Why this was invisible until now
The collision requires:
- Multiple TmpFs-backed filesystems consuming from the shared inode counter
- An ext2 filesystem whose inode assignments happen to overlap
- A mount on one of the overlapping inodes
Before the Alpine disk test, the only ext2 image was the 16MB test disk with a handful of files. Its inode numbers didn't overlap with the sysfs counter. The Alpine minirootfs, with 500+ files in a depth-first layout starting from inode 12, hit the exact range consumed by sysfs during boot.

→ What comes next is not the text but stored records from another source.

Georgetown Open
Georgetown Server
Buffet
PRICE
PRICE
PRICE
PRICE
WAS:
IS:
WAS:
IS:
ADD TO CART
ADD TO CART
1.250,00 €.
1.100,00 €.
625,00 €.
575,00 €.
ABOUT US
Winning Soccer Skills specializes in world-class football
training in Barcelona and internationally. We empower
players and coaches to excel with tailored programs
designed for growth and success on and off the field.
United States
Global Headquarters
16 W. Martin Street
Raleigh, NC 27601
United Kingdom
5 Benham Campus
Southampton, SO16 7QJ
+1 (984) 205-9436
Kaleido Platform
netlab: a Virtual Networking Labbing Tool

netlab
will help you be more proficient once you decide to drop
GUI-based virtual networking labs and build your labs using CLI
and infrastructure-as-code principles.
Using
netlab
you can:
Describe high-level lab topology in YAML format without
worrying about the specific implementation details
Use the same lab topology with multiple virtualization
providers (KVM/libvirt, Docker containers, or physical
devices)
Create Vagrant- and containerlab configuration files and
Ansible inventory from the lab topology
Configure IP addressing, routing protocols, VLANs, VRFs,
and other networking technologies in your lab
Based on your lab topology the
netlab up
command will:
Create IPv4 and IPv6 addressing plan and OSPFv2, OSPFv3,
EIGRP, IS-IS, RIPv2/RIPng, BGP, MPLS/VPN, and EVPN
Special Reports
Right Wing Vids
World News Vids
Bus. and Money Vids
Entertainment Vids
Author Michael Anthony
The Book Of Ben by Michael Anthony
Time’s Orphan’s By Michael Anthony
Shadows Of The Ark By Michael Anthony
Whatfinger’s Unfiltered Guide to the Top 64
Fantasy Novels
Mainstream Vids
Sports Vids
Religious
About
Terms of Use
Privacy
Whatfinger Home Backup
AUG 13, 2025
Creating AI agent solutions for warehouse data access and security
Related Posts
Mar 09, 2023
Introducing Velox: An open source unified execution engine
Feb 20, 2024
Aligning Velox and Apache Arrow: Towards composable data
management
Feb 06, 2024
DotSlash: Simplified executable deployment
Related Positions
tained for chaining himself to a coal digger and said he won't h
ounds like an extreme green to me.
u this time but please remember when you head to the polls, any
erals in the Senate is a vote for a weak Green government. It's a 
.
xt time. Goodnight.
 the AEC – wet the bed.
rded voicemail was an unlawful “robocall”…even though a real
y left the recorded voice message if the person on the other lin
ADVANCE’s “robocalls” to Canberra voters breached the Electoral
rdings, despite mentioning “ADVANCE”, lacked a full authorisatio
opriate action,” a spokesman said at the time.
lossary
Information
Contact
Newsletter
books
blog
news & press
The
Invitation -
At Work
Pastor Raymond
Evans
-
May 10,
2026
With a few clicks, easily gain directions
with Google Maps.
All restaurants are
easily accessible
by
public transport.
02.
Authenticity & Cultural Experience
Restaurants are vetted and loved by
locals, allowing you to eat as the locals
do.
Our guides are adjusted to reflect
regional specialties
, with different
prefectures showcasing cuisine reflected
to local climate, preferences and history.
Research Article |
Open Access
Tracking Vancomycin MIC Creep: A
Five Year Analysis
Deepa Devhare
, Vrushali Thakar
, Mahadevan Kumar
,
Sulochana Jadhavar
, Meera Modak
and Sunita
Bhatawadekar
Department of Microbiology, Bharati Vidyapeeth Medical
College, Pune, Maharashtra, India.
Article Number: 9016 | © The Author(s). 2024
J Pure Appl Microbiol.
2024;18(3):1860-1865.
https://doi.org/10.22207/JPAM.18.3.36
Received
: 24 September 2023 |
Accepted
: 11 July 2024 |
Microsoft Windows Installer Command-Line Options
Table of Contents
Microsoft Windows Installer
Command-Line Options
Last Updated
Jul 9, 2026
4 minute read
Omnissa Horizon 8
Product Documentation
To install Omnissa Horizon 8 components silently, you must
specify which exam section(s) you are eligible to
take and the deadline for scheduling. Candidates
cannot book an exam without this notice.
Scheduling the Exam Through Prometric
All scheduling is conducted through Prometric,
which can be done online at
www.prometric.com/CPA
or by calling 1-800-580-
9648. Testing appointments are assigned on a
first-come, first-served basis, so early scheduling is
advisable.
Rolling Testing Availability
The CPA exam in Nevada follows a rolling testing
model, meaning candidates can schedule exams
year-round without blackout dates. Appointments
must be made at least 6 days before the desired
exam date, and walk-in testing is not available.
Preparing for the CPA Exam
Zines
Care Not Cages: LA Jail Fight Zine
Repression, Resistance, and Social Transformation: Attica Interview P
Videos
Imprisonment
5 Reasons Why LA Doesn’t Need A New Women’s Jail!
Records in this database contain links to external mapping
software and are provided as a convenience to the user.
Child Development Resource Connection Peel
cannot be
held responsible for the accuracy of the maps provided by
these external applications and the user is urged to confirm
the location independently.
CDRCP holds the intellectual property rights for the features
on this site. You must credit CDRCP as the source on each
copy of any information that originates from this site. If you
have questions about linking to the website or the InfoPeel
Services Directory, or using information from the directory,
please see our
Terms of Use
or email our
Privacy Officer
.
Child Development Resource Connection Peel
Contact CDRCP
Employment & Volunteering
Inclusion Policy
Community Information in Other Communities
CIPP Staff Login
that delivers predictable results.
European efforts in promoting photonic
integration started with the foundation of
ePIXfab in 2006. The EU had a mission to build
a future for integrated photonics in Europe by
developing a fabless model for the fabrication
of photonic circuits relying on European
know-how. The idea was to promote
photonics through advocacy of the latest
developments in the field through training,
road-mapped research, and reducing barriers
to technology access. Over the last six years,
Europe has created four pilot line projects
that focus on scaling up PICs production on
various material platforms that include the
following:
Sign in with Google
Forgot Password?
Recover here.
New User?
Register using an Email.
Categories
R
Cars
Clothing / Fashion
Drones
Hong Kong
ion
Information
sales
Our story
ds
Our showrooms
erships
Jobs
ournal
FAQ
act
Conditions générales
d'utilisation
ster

This is the same class of bug that Unix solved decades ago with device
numbers: inode numbers are only unique within a filesystem, and any global
table indexed by inode must also include the device. Linux uses (dev_t, ino_t) pairs throughout its mount infrastructure for exactly this reason.
The test harness
The Alpine integration test (testing/test_alpine.c) validates 7 layers
with dependency tracking:
| Layer | Tests | Depends on |
|---|---|---|
| 1. Foundation | ext2 mount, file existence, stat | — |
| 2. ext2 Write | create, mkdir, symlink, rename, large file | Layer 1 |
| 3. chroot + Dynlink | busybox --help, apk --version | Layer 1 |
| 4. APK Database | apk info, package count | Layer 3 |
| 5. DNS | UDP to 10.0.2.3:53, parse A record | — |
| 6. TCP HTTP | connect + GET APKINDEX.tar.gz | Layer 5 |
| 7. apk update | full package index download | Layers 3+6 |
If a layer fails, downstream layers are skipped with clear reporting. The mount key fix unblocked layers 1-2. Layers 3-7 exercise chroot, dynamic linking, DNS, TCP, and the full Alpine package manager.
Debug cleanup
The networking investigation from prior sessions left scattered debug logging across the kernel:
POP_COUNT+ warn in virtio-net IRQ handlerRX_COUNT+ packet parser in smoltcp receive path- Interface IP dump in UDP sendto
All removed. The permanent improvements (rx_virtq notify fix, UDP connect, process_packets calls, deferred job timer integration) stay.